Academic journal article Harvard Law Review

Rationalizing Hard Look Review after the Fact

Academic journal article Harvard Law Review

Rationalizing Hard Look Review after the Fact

Article excerpt

INTRODUCTION

A fundamental illogic of administrative law is that courts strictly review agencies' determinations of fact and policy but defer to their interpretations of law. (1) Presumably, the opposite should be the case: judges should pay closer attention to their specialty--the law--and less to areas in which they have no particular expertise, such as those with scientific and technical aspects. This is not, however, how judicial review of agency decisionmaking is practiced. Instead of deferring to agencies' expert judgment, courts review agencies' fact and policy determinations under an "arbitrary and capricious" standard that has been frequently criticized as being too demanding and therefore generating delays and ossification. (2)

This Note explores solutions to the ossification problem and argues that the central holding of SEC v. Chenery Corp. (3) (Chenery) ought to be loosened to allow agencies to provide post hoc rationalizations for challenged regulations. It thus defends the creation of a type of expanded harmless error review for hard look cases, which would preserve the brunt of arbitrariness review while avoiding wasteful situations in which regulations are remanded only to be affirmed after years of additional hearings, litigation, and delay.

The remainder of this Note proceeds as follows. Part I examines the hard look doctrine, tracing its evolution from the New Deal to the present. It then summarizes, in a preliminary fashion, the costs and benefits of such review, concluding that its costs may be so great as to suggest that the doctrine should be reformed or weakened. Part II then presents one possible alternative--revisiting the Chenery rule--and argues that courts ought not shy away from supplying missing rationales ex post when doing so can save a worthwhile regulation.

(Raw data):
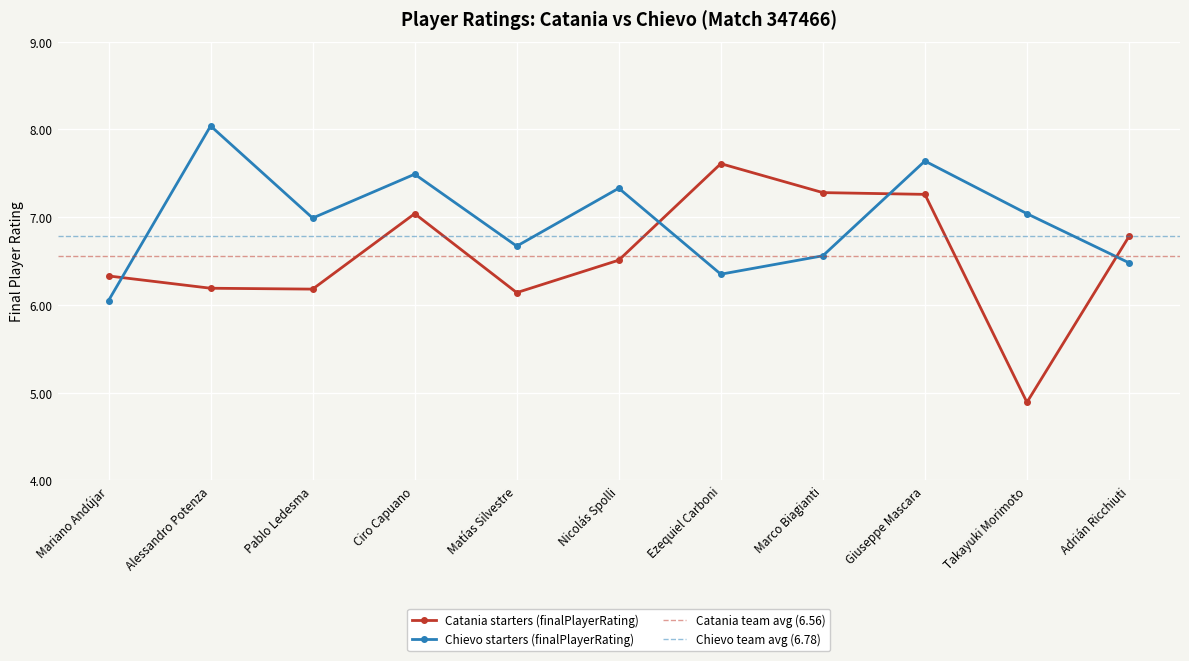

Is it true that Chievo starters (finalPlayerRating) equals 6.6 at Marco Biagianti?

True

(Questions):
A: Answer these questions about the note on hard look review:
(i) Under what standard do courts review agencies' fact and policy determinations?
(ii) Which case has the central holding that the Note says should be loosened?
(iii) Between which two points does Part I trace the evolution of the hard look doctrine?
B: Rewrite everything from "The remainder of" down to "a worthwhile regulation." in the note on hard look review, putting "Progressive Era" in place of "New Deal".
Answer from the text only, not from the lines.

(Task results):
A:
(i) An "arbitrary and capricious" standard.
(ii) SEC v. Chenery Corp.
(iii) From the New Deal to the present.

B:
The remainder of this Note proceeds as follows. Part I examines the hard look doctrine, tracing its evolution from the Progressive Era to the present. It then summarizes, in a preliminary fashion, the costs and benefits of such review, concluding that its costs may be so great as to suggest that the doctrine should be reformed or weakened. Part II then presents one possible alternative--revisiting the Chenery rule--and argues that courts ought not shy away from supplying missing rationales ex post when doing so can save a worthwhile regulation.